Actually, when we cut investments in our roads, bridges, and schools, Americans lose their jobs. That takes away customers from businesses — and that means less hiring and less economic growth.
The best way to get our economy moving is to put Americans back to work, not to lay off our cops, teachers, and construction workers.
8. “Corporate tax rates are too high.”
Actually, we have the second lowest corporate tax rate in the developed world. And some companies like Bank of America don’t pay any taxes at all, thanks to corporate tax loopholes.
Right now, big corporations are sitting on record piles of cash, raking in record profits, and handing out record bonuses to CEOs — while paying the lowest tax rates in decades.
America’s middle class is carrying too much of the burden and getting crushed — we need to ask millionaires and big corporations to pay their fair share.
9. “Wall Street didn’t cause our economic crisis — irresponsible homeowners did.”
Americans have always been advised to buy as much house as they could afford. What changed was that banks suddenly started telling homebuyers they could afford houses they really couldn’t, because the banks knew they could sell the mortgage to Wall Street at a profit before it went bad.

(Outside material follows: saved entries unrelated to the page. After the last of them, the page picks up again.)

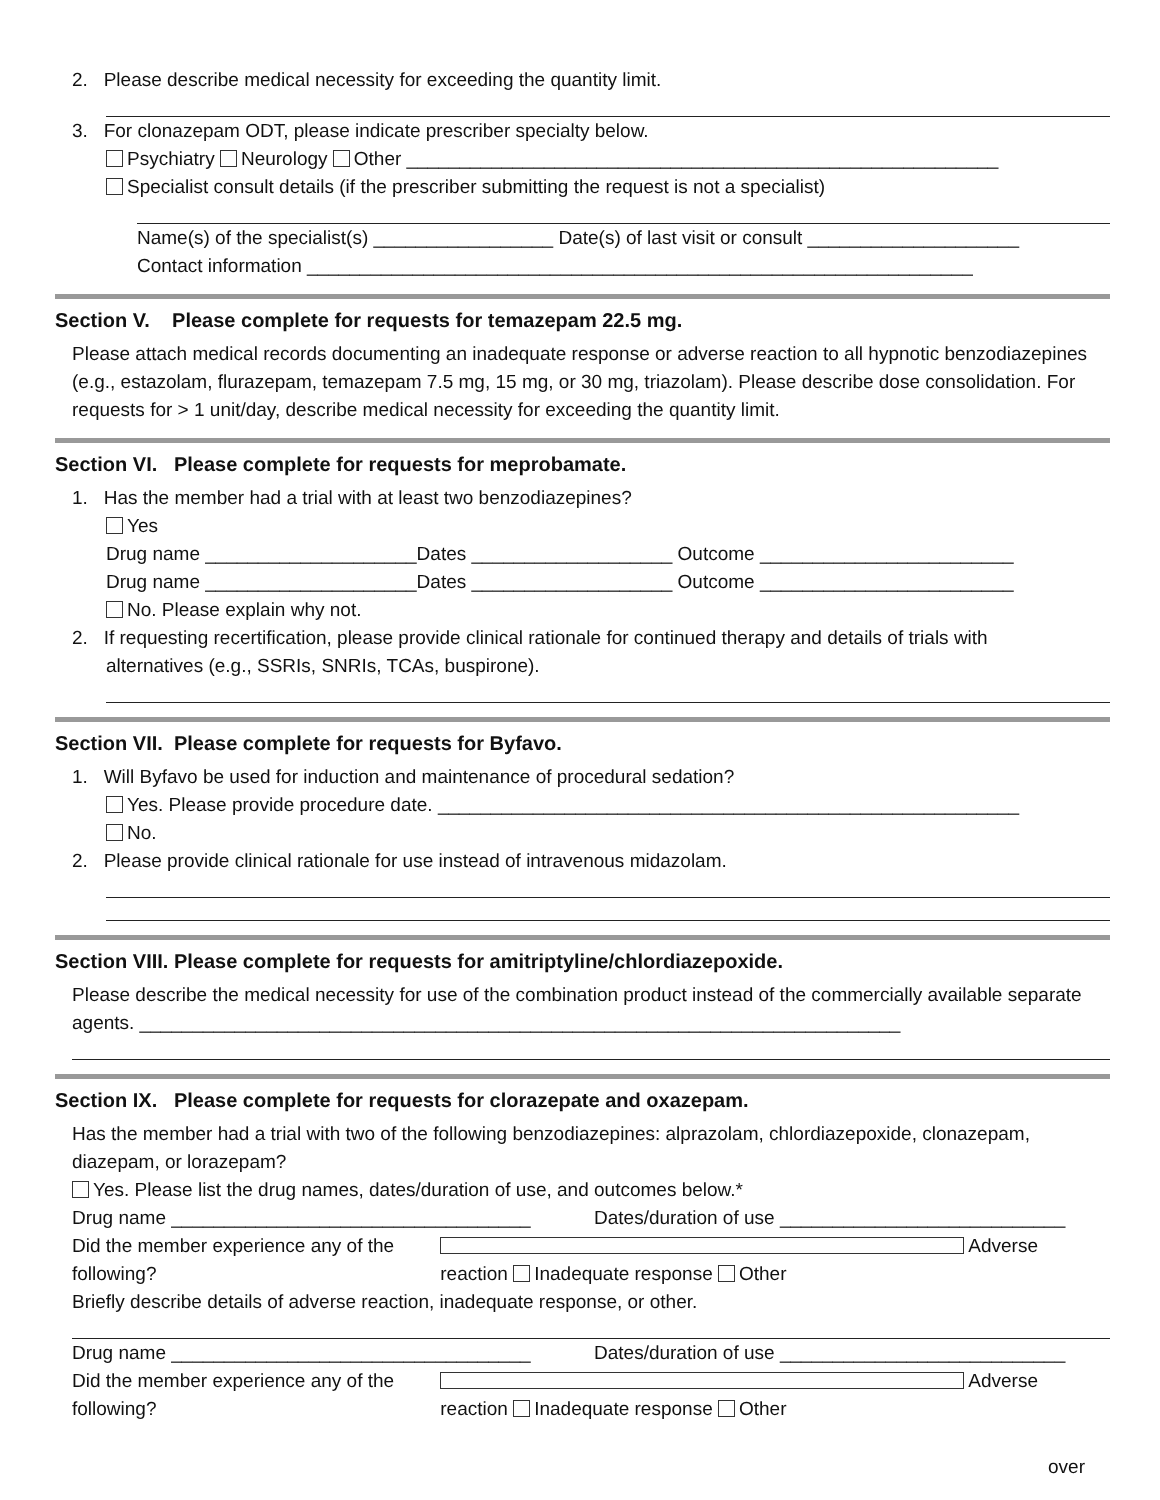2. Please describe medical necessity for exceeding the quantity limit.
3. For clonazepam ODT, please indicate prescriber specialty below.
Psychiatry Neurology Other ________________________________________________________
Specialist consult details (if the prescriber submitting the request is not a specialist)
Name(s) of the specialist(s) _________________ Date(s) of last visit or consult ____________________
Contact information _______________________________________________________________
Section V. Please complete for requests for temazepam 22.5 mg.
Please attach medical records documenting an inadequate response or adverse reaction to all hypnotic benzodiazepines (e.g., estazolam, flurazepam, temazepam 7.5 mg, 15 mg, or 30 mg, triazolam). Please describe dose consolidation. For requests for > 1 unit/day, describe medical necessity for exceeding the quantity limit.
Section VI. Please complete for requests for meprobamate.
1. Has the member had a trial with at least two benzodiazepines?
Yes
Drug name ____________________Dates ___________________ Outcome ________________________
Drug name ____________________Dates ___________________ Outcome ________________________
No. Please explain why not.
2. If requesting recertification, please provide clinical rationale for continued therapy and details of trials with
alternatives (e.g., SSRIs, SNRIs, TCAs, buspirone).
Section VII. Please complete for requests for Byfavo.
1. Will Byfavo be used for induction and maintenance of procedural sedation?
Yes. Please provide procedure date. _______________________________________________________
No.
2. Please provide clinical rationale for use instead of intravenous midazolam.
Section VIII. Please complete for requests for amitriptyline/chlordiazepoxide.
Please describe the medical necessity for use of the combination product instead of the commercially available separate agents. ________________________________________________________________________
Section IX. Please complete for requests for clorazepate and oxazepam.
Has the member had a trial with two of the following benzodiazepines: alprazolam, chlordiazepoxide, clonazepam, diazepam, or lorazepam?
Yes. Please list the drug names, dates/duration of use, and outcomes below.*
Drug name __________________________________ Dates/duration of use ___________________________
Did the member experience any of the following? Adverse reaction Inadequate response Other
Briefly describe details of adverse reaction, inadequate response, or other.
Drug name __________________________________ Dates/duration of use ___________________________
Did the member experience any of the following? Adverse reaction Inadequate response Other
over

Wall Street greed caused the financial crisis. They sliced and diced risky mortgages into fancy financial products that no one understood, took a profit each step of the way, and dumped the risks on us.
The more Wall Street abused the rules, the more money they made. Markets work when there is one set of rules for everyone and everyone plays by those rules.
10. “Allowing gay couples to marry is an attack on marriage.”
Gay couples just want to be able to make the same public commitment and lifetime promise to take care of each other and their families as everyone else.
With so many marriages ending in divorce, it doesn’t weaken marriage to allow people who’ve been fighting so hard to commit to each other to publicly do that.What we really need are more couples willing to fight as hard for their marriages as gay couples do.
11. “Government workers’ huge benefits and salaries drove states to bankruptcy.”
As it turns out, our teachers, nurses, and firefighters make less than they would in the private sector. And they’ve sacrificed a great deal, like taking pay freezes.
Corporate special interests, on the other hand, have enjoyed massive tax giveaways that have made our budget problems worse. Hardworking middle class Americans have sacrificed enough. It’s time for politicians to ask the big corporations to share the burden.
12. “The Occupy protesters are [fill in latest smear].”
Do you disagree with them that Wall Street CEOs shouldn’t be able to pay politicians to write the rules and get rewarded when they break them? Or that those politicians are putting the wealthiest 1% ahead of everyone else?
These protesters are ordinary Americans from all walks of life joining together and speaking out. This is democracy. Like General Colin Powell said, that’s as American as apple pie.